**Material for this exercise**.
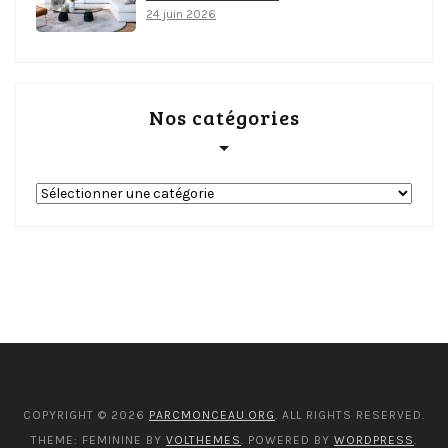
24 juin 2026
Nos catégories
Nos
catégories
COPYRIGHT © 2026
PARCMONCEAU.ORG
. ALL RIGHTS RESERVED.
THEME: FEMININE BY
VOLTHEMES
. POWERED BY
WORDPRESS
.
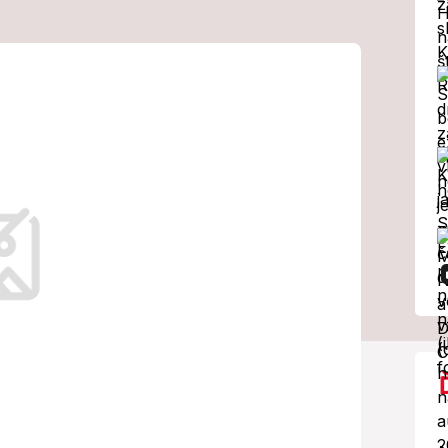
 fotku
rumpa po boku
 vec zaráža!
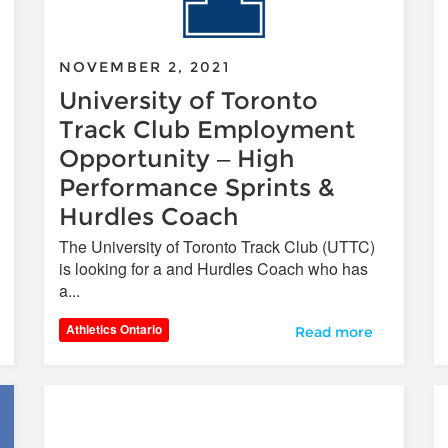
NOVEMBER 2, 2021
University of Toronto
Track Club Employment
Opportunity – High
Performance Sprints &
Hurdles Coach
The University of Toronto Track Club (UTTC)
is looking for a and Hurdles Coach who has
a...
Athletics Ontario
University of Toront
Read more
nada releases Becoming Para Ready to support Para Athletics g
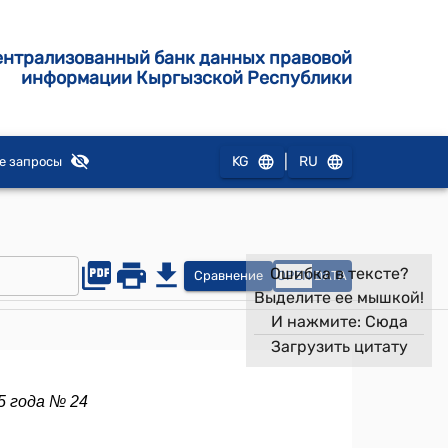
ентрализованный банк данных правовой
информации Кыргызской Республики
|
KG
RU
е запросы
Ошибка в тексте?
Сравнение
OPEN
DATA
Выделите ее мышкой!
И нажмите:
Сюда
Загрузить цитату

...

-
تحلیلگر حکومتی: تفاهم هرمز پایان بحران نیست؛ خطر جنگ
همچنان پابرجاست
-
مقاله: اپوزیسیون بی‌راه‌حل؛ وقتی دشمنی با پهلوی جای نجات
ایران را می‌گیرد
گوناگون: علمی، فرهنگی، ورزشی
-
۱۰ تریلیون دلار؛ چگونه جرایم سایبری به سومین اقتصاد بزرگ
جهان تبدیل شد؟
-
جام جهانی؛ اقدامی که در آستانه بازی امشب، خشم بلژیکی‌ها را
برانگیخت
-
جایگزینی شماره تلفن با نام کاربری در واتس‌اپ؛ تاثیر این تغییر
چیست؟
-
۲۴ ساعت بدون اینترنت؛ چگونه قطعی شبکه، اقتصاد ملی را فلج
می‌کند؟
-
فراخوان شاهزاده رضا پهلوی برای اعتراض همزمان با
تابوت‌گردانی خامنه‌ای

**Task instructions**. Go back to the listing above and reproduce, exactly, the stretch from the line bearing "24 juin 2026" through the line bearing "Загрузить цитату", without its pictures.

**Reply**.
24 juin 2026
Nos catégories
Nos
catégories
COPYRIGHT © 2026
PARCMONCEAU.ORG
. ALL RIGHTS RESERVED.
THEME: FEMININE BY
VOLTHEMES
. POWERED BY
WORDPRESS
.
 fotku
rumpa po boku
 vec zaráža!
NOVEMBER 2, 2021
University of Toronto
Track Club Employment
Opportunity – High
Performance Sprints &
Hurdles Coach
The University of Toronto Track Club (UTTC)
is looking for a and Hurdles Coach who has
a...
Athletics Ontario
University of Toront
Read more
nada releases Becoming Para Ready to support Para Athletics g
ентрализованный банк данных правовой
информации Кыргызской Республики
|
KG
RU
е запросы
Ошибка в тексте?
Сравнение
OPEN
DATA
Выделите ее мышкой!
И нажмите:
Сюда
Загрузить цитату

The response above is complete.